━━ Records for the task
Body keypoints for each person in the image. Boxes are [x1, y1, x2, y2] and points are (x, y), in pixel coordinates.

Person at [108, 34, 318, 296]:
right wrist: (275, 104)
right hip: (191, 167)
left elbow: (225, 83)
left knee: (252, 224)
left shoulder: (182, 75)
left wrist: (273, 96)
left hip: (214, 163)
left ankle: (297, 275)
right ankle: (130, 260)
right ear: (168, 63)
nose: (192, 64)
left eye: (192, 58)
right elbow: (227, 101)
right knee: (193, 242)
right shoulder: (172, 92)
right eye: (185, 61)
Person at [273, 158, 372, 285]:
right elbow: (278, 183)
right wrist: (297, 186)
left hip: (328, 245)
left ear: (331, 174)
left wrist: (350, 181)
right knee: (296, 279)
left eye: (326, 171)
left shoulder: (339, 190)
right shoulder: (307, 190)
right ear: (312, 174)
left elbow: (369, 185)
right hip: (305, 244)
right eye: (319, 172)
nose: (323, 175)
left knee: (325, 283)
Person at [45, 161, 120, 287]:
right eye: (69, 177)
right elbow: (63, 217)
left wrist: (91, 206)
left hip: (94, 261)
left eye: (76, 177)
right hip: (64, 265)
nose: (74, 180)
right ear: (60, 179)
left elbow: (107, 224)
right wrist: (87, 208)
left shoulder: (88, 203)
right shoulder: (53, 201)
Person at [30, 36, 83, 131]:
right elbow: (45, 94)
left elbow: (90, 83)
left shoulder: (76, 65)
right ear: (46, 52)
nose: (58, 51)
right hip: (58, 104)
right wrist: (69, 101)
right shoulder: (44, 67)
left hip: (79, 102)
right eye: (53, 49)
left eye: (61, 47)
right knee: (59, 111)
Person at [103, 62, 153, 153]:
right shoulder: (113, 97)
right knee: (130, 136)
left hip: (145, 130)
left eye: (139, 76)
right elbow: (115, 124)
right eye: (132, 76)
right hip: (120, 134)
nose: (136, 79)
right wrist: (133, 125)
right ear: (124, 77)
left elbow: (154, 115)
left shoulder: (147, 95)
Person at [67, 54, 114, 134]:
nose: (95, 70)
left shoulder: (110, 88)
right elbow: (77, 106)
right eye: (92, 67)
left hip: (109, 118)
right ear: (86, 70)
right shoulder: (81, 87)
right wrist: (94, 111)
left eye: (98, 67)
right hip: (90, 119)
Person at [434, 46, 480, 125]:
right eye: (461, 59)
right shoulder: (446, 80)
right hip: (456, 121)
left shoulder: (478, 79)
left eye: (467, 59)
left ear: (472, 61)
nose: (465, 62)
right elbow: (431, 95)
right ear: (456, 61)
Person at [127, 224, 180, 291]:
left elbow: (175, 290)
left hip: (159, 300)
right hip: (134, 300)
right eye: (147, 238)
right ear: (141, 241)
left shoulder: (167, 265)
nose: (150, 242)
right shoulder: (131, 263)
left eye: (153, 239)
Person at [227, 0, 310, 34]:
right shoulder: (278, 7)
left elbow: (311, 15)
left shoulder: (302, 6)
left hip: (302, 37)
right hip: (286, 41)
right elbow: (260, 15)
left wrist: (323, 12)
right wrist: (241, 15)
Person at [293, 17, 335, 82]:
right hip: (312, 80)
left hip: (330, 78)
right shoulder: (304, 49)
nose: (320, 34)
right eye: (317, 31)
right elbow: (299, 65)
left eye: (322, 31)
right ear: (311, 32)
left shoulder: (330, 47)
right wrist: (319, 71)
━━━━
━━ Records for the task
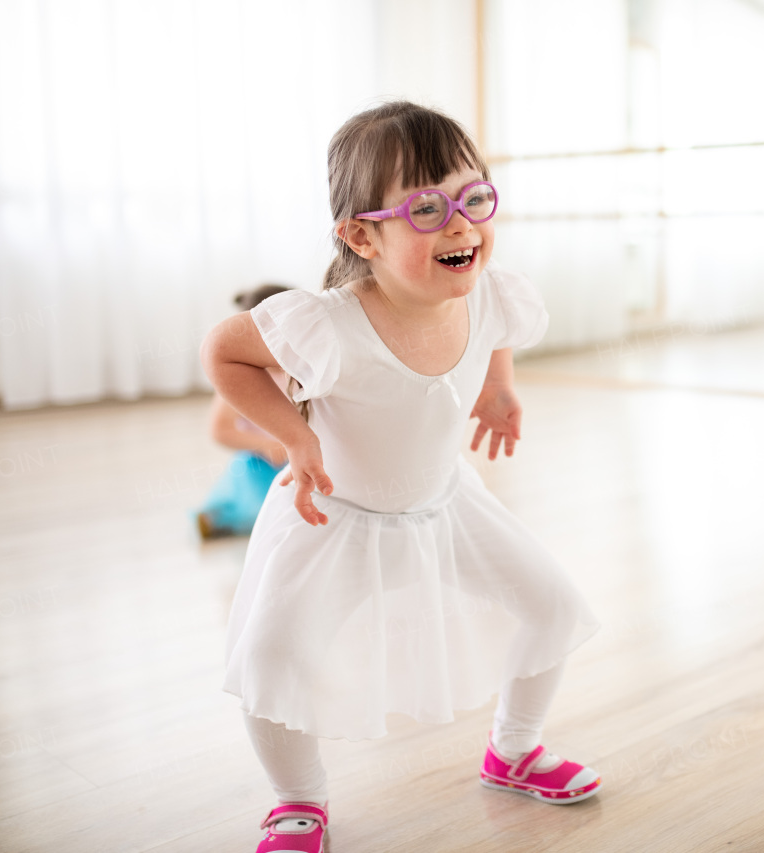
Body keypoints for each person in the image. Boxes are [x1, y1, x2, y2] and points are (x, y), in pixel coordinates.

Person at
━━━━
There is a run of lines above from the one with "right elbow: (260, 15)" to the one with "right wrist: (319, 71)"; print exactly that run, both ends included, and nothing else.

right elbow: (260, 15)
left wrist: (323, 12)
right wrist: (241, 15)
Person at [293, 17, 335, 82]:
right hip: (312, 80)
left hip: (330, 78)
right shoulder: (304, 49)
nose: (320, 34)
right eye: (317, 31)
right elbow: (299, 65)
left eye: (322, 31)
right ear: (311, 32)
left shoulder: (330, 47)
right wrist: (319, 71)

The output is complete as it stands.